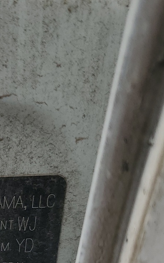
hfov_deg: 14.6
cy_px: 271
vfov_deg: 24.5
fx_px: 572
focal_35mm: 80
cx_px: -117
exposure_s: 1/1429
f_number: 1.5
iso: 50
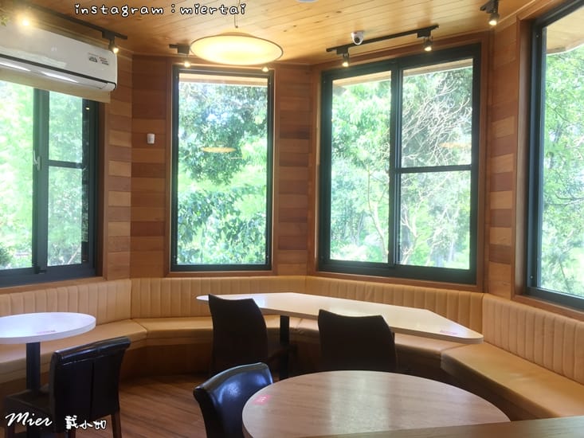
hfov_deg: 61.7
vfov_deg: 48.2
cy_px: 219
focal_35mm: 29
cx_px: 292
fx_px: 489
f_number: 2.2
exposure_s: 1/30
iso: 40
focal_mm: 4.15
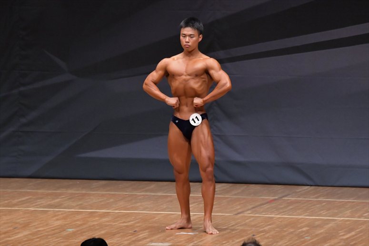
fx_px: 2920
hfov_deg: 7.2
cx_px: 184
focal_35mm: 285
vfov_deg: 4.8
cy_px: 123
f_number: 5.6
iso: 6400
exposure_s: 1/400
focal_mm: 190
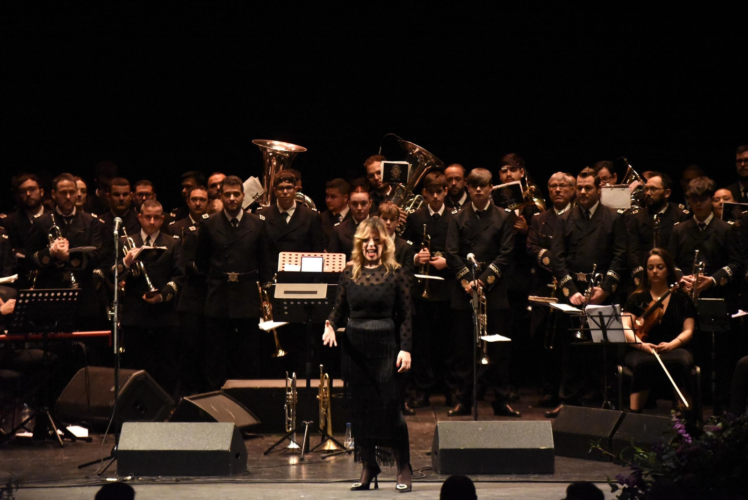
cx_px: 374
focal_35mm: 200
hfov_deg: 10.3
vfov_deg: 6.9
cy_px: 250
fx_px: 4157
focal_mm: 200
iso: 12800
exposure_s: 1/320
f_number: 2.8
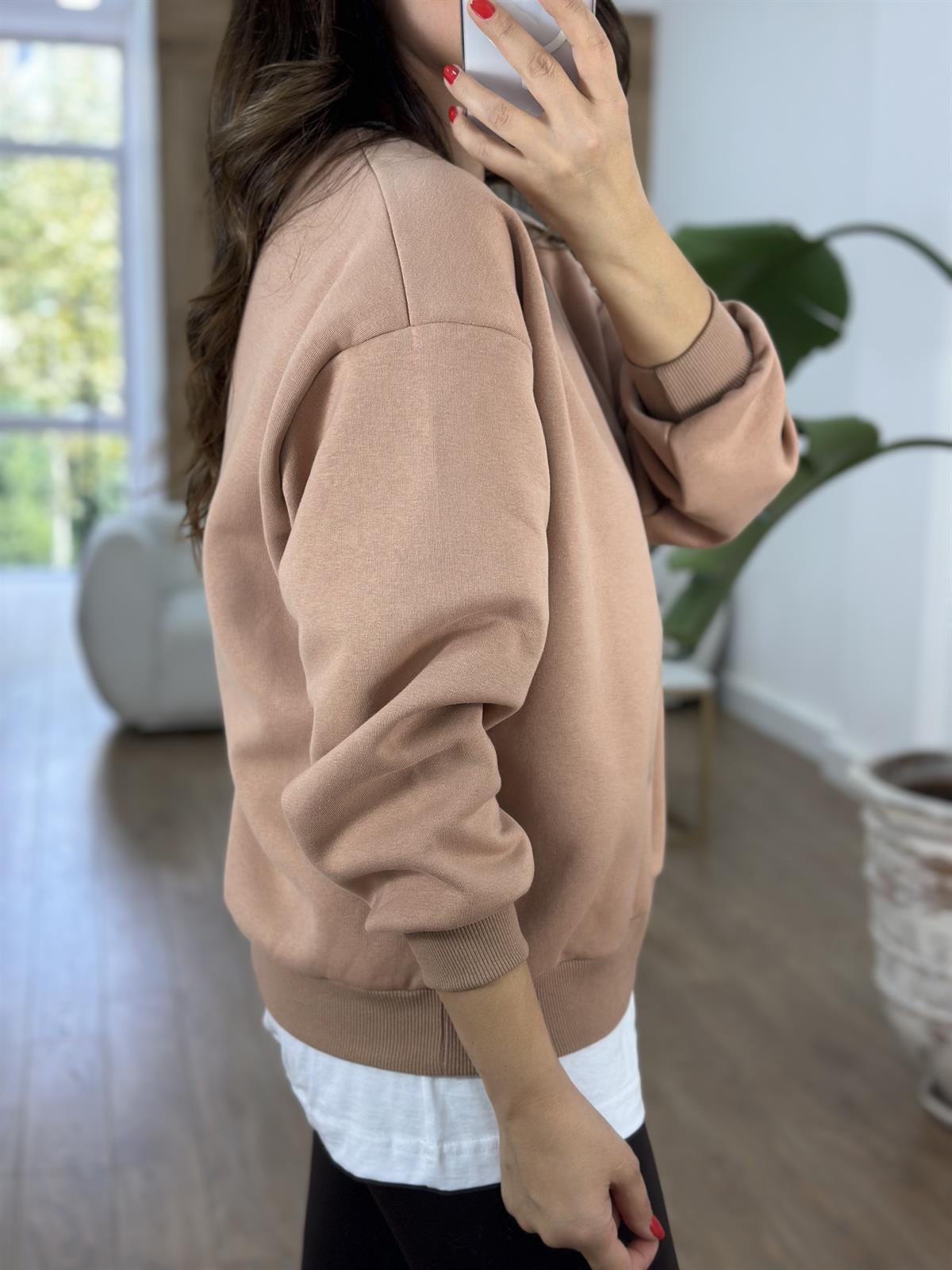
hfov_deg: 30.3
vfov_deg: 39.7
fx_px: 1760
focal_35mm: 48
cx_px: 476
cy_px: 635
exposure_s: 1/146
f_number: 1.78
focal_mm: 6.86
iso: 64
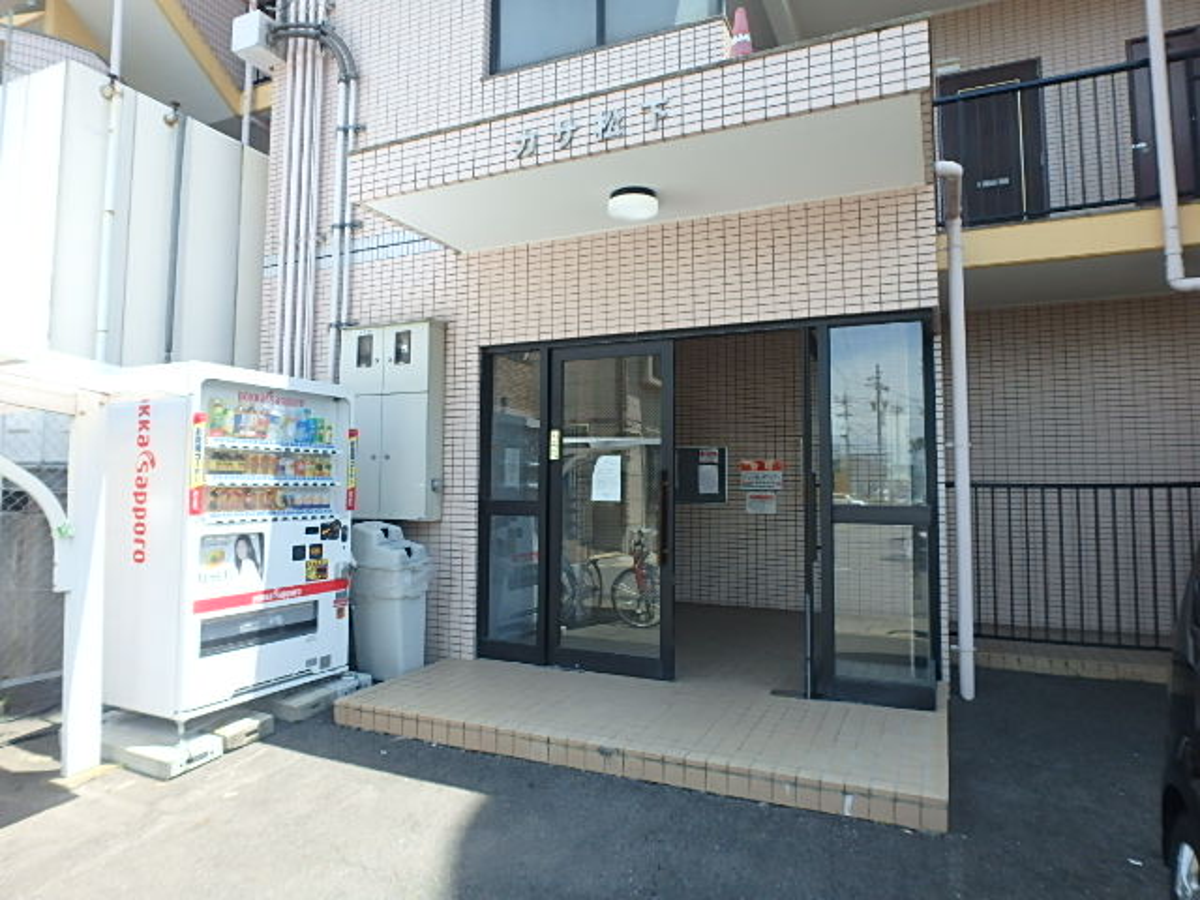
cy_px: 450
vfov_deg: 63.4
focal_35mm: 21
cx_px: 600
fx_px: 728
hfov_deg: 79.0
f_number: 3.5
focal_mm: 3.7
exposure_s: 1/250
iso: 125
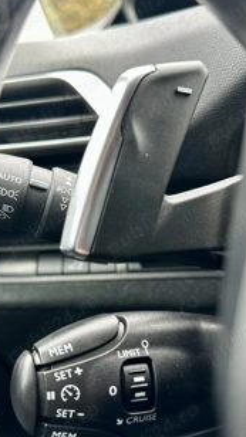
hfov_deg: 34.5
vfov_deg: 57.9
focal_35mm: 34
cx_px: 102
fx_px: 395
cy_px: 244
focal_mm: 6.86
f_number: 1.78
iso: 160
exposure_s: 1/121
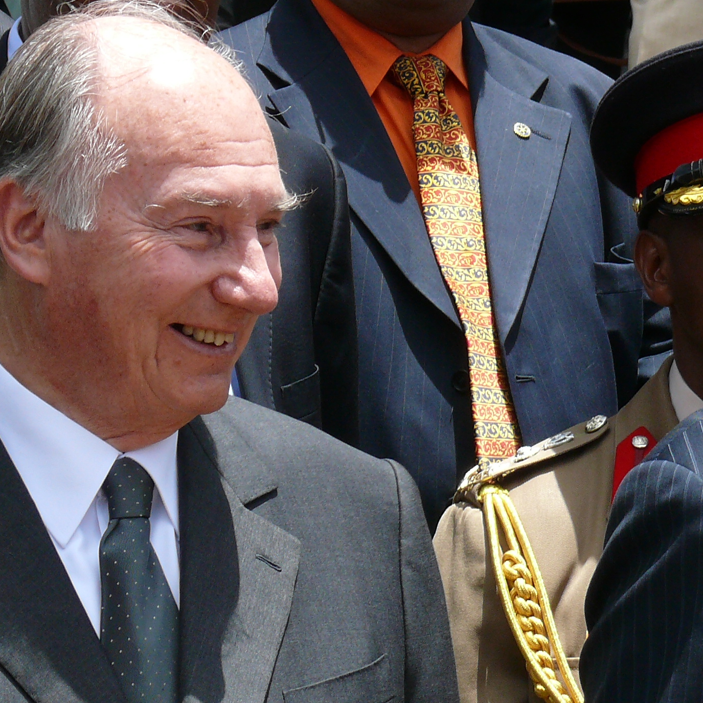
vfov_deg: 6.1
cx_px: 228
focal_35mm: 288
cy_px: 236
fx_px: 6617
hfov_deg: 6.1
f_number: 5.6
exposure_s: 1/250
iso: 100
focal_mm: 26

========================================================================

Task directions
All that is needed is the data above, repeated exactly, without the pictures.

Completed task
hfov_deg: 14.6
cy_px: 271
vfov_deg: 24.5
fx_px: 572
focal_35mm: 80
cx_px: -117
exposure_s: 1/1429
f_number: 1.5
iso: 50
hfov_deg: 61.7
vfov_deg: 48.2
cy_px: 219
focal_35mm: 29
cx_px: 292
fx_px: 489
f_number: 2.2
exposure_s: 1/30
iso: 40
focal_mm: 4.15
fx_px: 2920
hfov_deg: 7.2
cx_px: 184
focal_35mm: 285
vfov_deg: 4.8
cy_px: 123
f_number: 5.6
iso: 6400
exposure_s: 1/400
focal_mm: 190
cx_px: 374
focal_35mm: 200
hfov_deg: 10.3
vfov_deg: 6.9
cy_px: 250
fx_px: 4157
focal_mm: 200
iso: 12800
exposure_s: 1/320
f_number: 2.8
hfov_deg: 30.3
vfov_deg: 39.7
fx_px: 1760
focal_35mm: 48
cx_px: 476
cy_px: 635
exposure_s: 1/146
f_number: 1.78
focal_mm: 6.86
iso: 64
cy_px: 450
vfov_deg: 63.4
focal_35mm: 21
cx_px: 600
fx_px: 728
hfov_deg: 79.0
f_number: 3.5
focal_mm: 3.7
exposure_s: 1/250
iso: 125
hfov_deg: 34.5
vfov_deg: 57.9
focal_35mm: 34
cx_px: 102
fx_px: 395
cy_px: 244
focal_mm: 6.86
f_number: 1.78
iso: 160
exposure_s: 1/121
vfov_deg: 6.1
cx_px: 228
focal_35mm: 288
cy_px: 236
fx_px: 6617
hfov_deg: 6.1
f_number: 5.6
exposure_s: 1/250
iso: 100
focal_mm: 26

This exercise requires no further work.